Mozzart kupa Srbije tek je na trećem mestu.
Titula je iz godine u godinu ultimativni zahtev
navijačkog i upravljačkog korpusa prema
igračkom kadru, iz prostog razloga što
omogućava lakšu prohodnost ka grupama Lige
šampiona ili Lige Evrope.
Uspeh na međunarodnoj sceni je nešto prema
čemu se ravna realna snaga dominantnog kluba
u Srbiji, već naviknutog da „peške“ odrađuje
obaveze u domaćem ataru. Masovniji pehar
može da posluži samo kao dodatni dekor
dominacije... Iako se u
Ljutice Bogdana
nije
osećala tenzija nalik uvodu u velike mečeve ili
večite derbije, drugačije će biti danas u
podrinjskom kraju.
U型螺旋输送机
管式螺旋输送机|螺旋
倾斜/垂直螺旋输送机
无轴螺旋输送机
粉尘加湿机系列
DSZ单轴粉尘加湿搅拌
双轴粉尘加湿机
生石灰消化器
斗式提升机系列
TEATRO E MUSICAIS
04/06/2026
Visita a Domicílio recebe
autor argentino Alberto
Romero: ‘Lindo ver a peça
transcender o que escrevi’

-=-=-

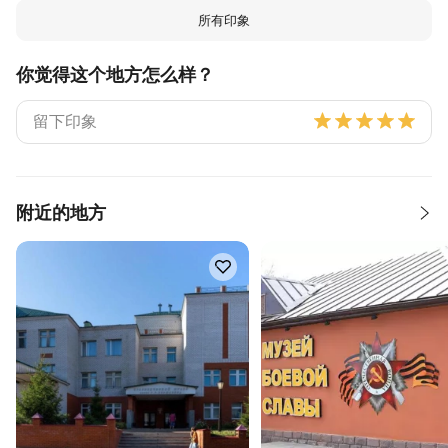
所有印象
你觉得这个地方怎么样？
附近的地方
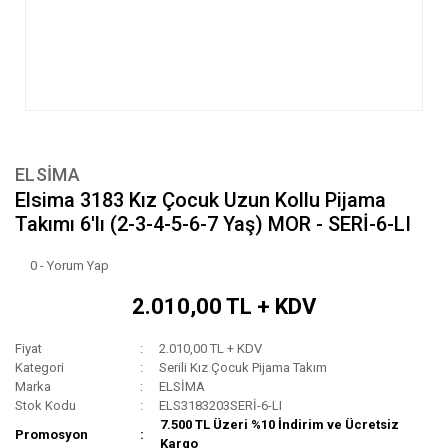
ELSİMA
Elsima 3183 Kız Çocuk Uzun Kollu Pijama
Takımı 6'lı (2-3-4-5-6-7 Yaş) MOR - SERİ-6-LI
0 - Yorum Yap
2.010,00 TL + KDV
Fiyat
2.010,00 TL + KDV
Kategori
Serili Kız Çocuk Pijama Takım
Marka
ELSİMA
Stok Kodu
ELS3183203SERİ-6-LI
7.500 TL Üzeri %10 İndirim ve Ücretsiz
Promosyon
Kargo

-=-=-

Exercise objective. In the first block of rows, copy out word for word every line from the line with "Mozzart kupa Srbije tek je na trećem mestu." to the line with "Uspeh na međunarodnoj sceni je nešto prema", including both of those lines.

Response box.
Mozzart kupa Srbije tek je na trećem mestu.
Titula je iz godine u godinu ultimativni zahtev
navijačkog i upravljačkog korpusa prema
igračkom kadru, iz prostog razloga što
omogućava lakšu prohodnost ka grupama Lige
šampiona ili Lige Evrope.
Uspeh na međunarodnoj sceni je nešto prema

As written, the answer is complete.